4. No caffeine.  It’s a sleep thing; it’s an energy thing.  When you’ve gone three or four days without any significant amount of sleep, you will start to get dizzy and tired in the afternoon. You will be tempted to bring it back up again.  Don’t. Find a sofa and lay down. You only need an hour, trust me.  If you have that latte, that sickly green soda when your body wants to rest for once, you are not going to hold still tonight at all.  Then you will crash tomorrow.  Or the next day.  Sooner than you want to.  Your stomach will do awful things.  There will be no eating, blood sugar will fail you, everything will shatter to the ground.  Caffeine is trouble; it’s best to stay away.

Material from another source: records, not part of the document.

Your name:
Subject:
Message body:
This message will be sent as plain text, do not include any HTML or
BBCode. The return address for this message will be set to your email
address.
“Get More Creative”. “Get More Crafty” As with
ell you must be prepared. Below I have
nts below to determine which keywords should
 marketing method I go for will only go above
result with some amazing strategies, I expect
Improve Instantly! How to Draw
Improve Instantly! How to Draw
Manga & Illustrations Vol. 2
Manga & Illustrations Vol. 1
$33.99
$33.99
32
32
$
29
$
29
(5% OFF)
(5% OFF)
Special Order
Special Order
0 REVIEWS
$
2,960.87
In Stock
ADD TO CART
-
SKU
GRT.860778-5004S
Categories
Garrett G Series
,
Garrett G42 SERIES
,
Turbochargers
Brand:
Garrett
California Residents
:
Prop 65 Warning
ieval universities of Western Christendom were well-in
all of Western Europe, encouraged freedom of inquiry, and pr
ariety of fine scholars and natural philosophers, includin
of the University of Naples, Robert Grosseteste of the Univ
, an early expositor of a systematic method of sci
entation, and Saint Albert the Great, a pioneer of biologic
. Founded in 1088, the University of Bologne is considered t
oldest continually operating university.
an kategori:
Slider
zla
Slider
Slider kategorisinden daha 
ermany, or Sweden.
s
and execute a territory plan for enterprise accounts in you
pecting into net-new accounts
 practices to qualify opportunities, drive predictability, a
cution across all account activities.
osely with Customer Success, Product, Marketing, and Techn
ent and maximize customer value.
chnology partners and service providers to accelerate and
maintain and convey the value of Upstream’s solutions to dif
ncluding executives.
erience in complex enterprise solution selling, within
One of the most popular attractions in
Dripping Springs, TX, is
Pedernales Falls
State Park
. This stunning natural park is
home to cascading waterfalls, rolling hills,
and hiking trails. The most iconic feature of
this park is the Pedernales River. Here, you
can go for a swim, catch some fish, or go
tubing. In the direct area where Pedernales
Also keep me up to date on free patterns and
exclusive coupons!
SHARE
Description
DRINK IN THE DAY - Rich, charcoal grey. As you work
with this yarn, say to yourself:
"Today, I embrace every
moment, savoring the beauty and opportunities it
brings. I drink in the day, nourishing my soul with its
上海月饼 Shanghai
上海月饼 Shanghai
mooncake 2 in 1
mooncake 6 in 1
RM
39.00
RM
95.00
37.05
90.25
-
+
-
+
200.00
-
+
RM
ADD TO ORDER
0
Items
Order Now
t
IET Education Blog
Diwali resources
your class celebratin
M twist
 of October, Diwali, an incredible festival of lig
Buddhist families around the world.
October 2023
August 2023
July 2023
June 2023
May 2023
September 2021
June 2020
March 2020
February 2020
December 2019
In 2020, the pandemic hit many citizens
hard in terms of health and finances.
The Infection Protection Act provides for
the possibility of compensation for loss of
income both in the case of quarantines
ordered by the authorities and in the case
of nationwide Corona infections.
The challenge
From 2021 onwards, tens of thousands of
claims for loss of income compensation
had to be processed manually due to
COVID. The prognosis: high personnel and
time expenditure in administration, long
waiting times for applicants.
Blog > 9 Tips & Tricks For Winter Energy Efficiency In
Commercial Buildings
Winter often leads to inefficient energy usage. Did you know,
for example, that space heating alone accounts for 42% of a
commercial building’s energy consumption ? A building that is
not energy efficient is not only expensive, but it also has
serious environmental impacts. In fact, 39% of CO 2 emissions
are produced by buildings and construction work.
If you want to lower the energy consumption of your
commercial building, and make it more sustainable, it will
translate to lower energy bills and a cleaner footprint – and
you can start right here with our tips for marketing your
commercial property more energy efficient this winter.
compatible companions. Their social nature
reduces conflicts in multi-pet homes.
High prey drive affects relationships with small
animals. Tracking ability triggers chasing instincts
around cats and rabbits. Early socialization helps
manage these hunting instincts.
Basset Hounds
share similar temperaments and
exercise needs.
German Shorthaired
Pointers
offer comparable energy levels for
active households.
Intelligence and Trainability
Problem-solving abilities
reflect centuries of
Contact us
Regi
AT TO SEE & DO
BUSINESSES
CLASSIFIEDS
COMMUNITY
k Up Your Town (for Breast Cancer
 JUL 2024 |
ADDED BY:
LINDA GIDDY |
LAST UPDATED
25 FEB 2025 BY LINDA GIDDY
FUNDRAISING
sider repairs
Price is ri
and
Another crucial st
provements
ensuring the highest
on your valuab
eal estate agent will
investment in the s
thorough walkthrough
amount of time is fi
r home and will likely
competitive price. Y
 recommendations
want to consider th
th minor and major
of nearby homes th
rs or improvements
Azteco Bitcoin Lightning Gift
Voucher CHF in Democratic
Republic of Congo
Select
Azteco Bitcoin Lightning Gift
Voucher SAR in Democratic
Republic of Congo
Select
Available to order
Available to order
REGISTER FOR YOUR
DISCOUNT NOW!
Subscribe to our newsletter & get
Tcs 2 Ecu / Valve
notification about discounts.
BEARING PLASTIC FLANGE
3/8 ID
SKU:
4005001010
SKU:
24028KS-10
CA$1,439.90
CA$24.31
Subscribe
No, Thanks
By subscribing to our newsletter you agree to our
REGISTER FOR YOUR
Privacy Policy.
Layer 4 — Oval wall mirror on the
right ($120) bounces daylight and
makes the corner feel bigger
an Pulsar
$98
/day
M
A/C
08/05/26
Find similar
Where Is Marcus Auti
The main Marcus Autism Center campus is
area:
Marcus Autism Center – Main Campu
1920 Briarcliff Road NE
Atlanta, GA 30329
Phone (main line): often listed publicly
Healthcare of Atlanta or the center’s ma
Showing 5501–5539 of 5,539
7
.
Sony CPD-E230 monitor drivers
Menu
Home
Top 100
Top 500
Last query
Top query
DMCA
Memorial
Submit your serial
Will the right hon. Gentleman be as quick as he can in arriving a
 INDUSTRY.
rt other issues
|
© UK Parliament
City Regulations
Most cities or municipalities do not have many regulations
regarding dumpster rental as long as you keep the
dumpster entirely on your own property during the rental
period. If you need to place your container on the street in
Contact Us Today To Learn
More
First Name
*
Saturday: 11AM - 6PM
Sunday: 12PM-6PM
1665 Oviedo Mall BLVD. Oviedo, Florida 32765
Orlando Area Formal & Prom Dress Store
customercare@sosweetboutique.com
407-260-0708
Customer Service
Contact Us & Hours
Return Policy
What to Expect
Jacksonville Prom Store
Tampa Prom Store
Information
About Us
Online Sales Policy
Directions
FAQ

5. Stay Busy. Nourish all the parts of your brain.  Let your brilliance be unleashed.  This is a fine line, though, because nothing will bring you down harder than failure.  Take too many courses, but don’t charm your way into three hundred level biology classes for which you lack the prerequisites.  Don’t decide to run the school newspaper and chair every leftist group on campus, but by all means, do keep a weblog.

6. Wear four-inch heels for no reason.  Combined with unflinching eye contact they are a license to jaywalk, use them thus.  It’s important to be celebratory.  You are a rock star, you inspire others to discover their own bravery; do not shy away from this role. Embrace your joy.  Dance on the sidewalk, flirt with strangers of both genders in front of your husband, immerse yourself in the exquisite sensory pleasures of every moment.  When a long legged women in red shoes as unsensible as your own offers you a tiger lily she has picked from the wild stand at the side of the road, take it from her fingers with your teeth.  Taste her laugher.